### [SET PROBLEM]
Copy out the items below with "sub-region" switched to "subdivision" wherever it occurs and everything else left unchanged. Leave the pictures out of your copy.

### [Stored records]

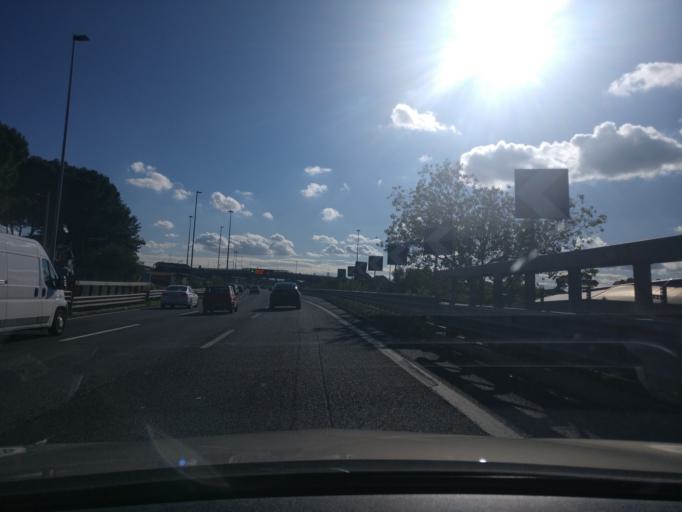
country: IT
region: Latium
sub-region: Citta metropolitana di Roma Capitale
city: Ciampino
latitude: 41.8263
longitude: 12.5810
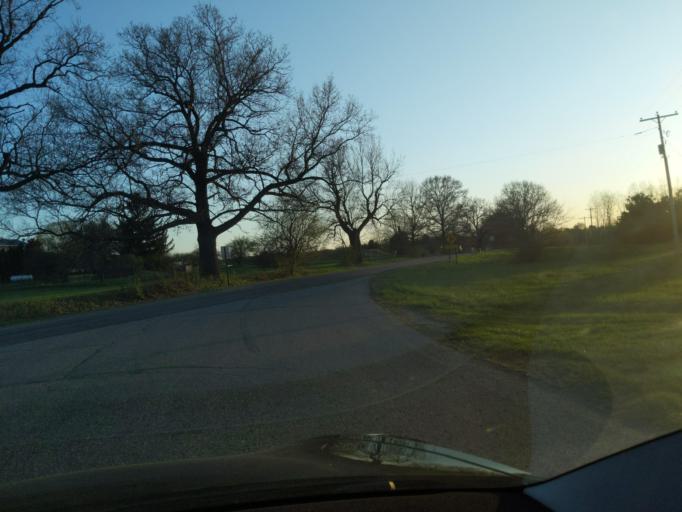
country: US
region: Michigan
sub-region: Ingham County
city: Stockbridge
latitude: 42.4901
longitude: -84.2923
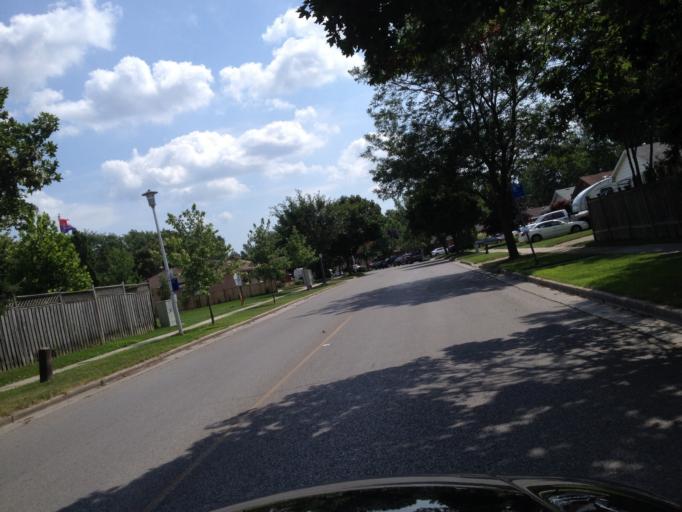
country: CA
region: Ontario
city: London
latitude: 42.9995
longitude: -81.3153
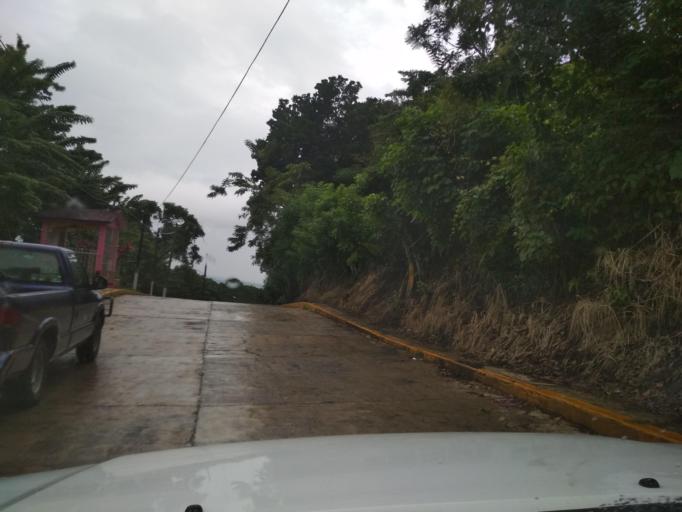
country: MX
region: Veracruz
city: San Andres Tuxtla
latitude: 18.4599
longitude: -95.2100
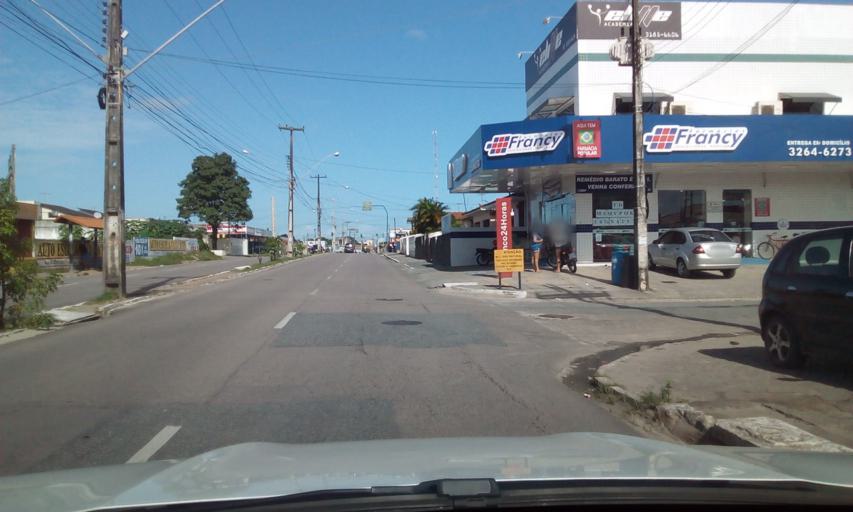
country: BR
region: Paraiba
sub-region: Joao Pessoa
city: Joao Pessoa
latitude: -7.1609
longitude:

### [THE REPLY]
country: IT
region: Latium
subdivision: Citta metropolitana di Roma Capitale
city: Ciampino
latitude: 41.8263
longitude: 12.5810
country: US
region: Michigan
subdivision: Ingham County
city: Stockbridge
latitude: 42.4901
longitude: -84.2923
country: CA
region: Ontario
city: London
latitude: 42.9995
longitude: -81.3153
country: MX
region: Veracruz
city: San Andres Tuxtla
latitude: 18.4599
longitude: -95.2100
country: BR
region: Paraiba
subdivision: Joao Pessoa
city: Joao Pessoa
latitude: -7.1609
longitude:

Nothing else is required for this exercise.